• [Work item]: In the rows below, render as a JSON list of strings the lines that begin at the one containing "da equipe de" and stop after the one containing "diretor técnico médico", one string per line with blank lines left out.

• [Given records]:
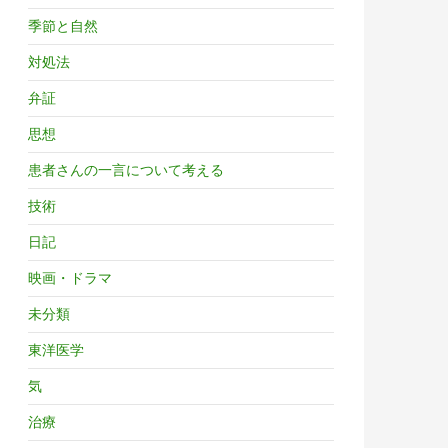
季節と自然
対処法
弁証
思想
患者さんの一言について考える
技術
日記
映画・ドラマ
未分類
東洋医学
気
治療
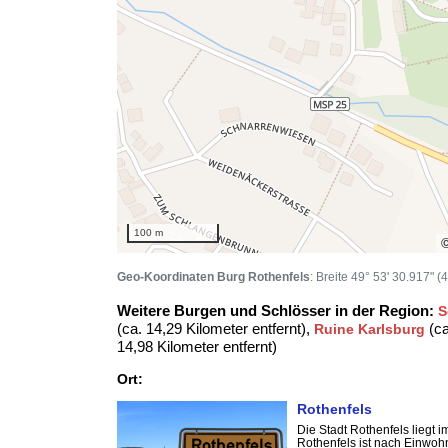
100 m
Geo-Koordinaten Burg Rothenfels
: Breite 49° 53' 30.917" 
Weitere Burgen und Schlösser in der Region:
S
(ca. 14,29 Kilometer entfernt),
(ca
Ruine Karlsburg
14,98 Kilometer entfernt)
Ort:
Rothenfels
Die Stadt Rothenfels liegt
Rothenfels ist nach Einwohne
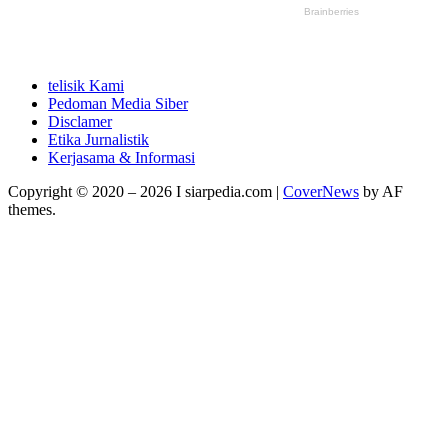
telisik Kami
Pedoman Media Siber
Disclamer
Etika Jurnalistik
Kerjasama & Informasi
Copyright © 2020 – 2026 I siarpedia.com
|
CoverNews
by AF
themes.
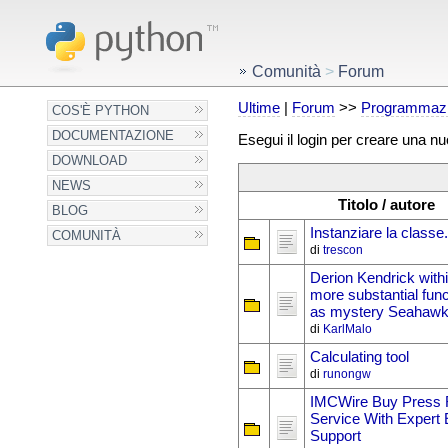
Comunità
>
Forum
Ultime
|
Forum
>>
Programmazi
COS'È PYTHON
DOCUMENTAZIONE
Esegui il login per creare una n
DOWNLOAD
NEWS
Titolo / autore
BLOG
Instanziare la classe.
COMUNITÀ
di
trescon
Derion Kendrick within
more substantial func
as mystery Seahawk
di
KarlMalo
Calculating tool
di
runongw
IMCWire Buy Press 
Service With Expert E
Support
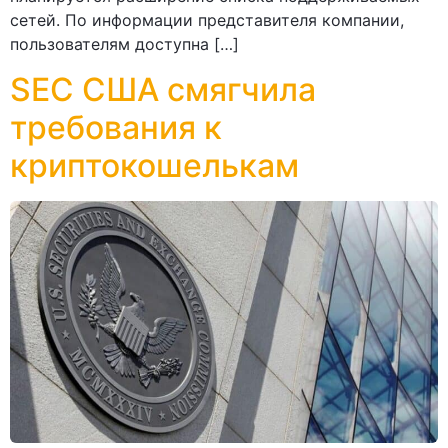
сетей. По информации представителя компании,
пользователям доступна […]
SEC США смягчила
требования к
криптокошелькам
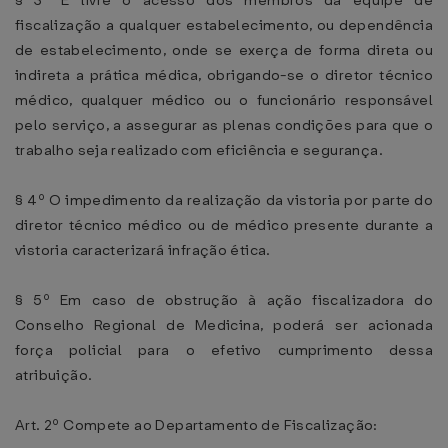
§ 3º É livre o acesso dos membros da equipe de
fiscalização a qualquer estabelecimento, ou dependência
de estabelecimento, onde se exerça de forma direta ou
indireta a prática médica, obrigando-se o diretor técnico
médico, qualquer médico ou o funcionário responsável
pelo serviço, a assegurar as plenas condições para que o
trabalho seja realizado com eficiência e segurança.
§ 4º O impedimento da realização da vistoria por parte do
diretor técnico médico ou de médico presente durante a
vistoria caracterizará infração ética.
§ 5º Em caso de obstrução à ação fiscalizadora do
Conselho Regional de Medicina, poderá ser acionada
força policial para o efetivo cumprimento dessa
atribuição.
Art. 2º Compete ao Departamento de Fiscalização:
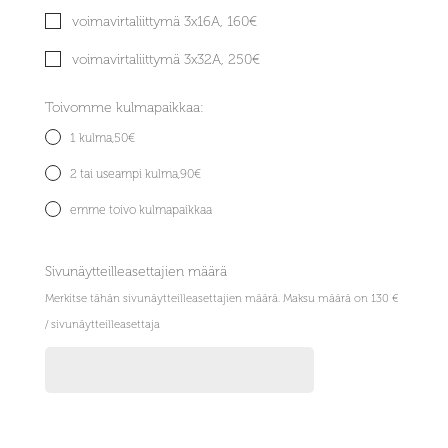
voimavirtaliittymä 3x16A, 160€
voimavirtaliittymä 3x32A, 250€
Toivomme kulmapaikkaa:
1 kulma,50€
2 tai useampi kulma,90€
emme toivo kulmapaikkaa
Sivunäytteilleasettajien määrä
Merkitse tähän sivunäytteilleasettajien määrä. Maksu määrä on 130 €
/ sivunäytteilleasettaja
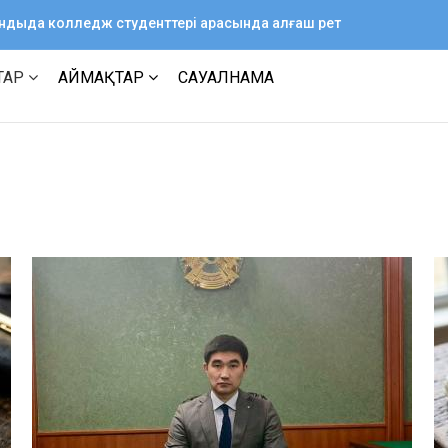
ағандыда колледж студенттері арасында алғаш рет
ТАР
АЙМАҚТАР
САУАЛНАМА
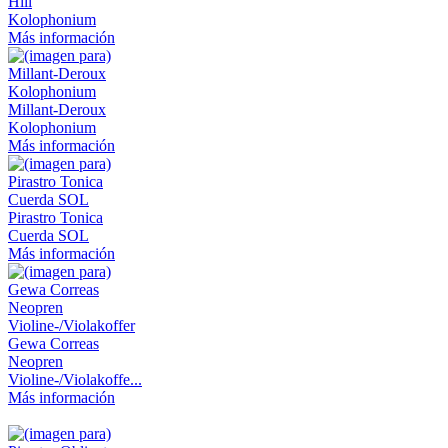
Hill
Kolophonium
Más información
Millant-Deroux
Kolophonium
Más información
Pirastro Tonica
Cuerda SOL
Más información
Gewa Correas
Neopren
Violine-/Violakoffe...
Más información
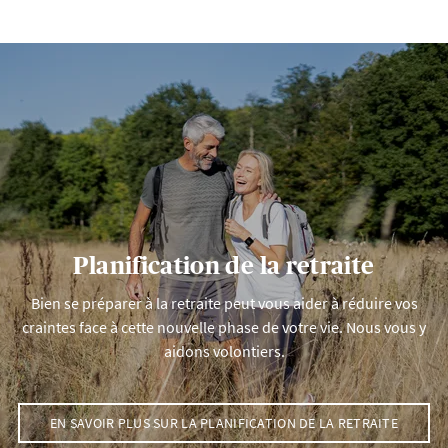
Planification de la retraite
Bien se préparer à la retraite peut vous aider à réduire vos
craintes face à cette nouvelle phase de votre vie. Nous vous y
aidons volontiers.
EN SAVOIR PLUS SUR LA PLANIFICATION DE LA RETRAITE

• [Answer to the exercise]:
[
  "§ 3º É livre o acesso dos membros da equipe de",
  "fiscalização a qualquer estabelecimento, ou dependência",
  "de estabelecimento, onde se exerça de forma direta ou",
  "indireta a prática médica, obrigando-se o diretor técnico",
  "médico, qualquer médico ou o funcionário responsável",
  "pelo serviço, a assegurar as plenas condições para que o",
  "trabalho seja realizado com eficiência e segurança.",
  "§ 4º O impedimento da realização da vistoria por parte do",
  "diretor técnico médico ou de médico presente durante a"
]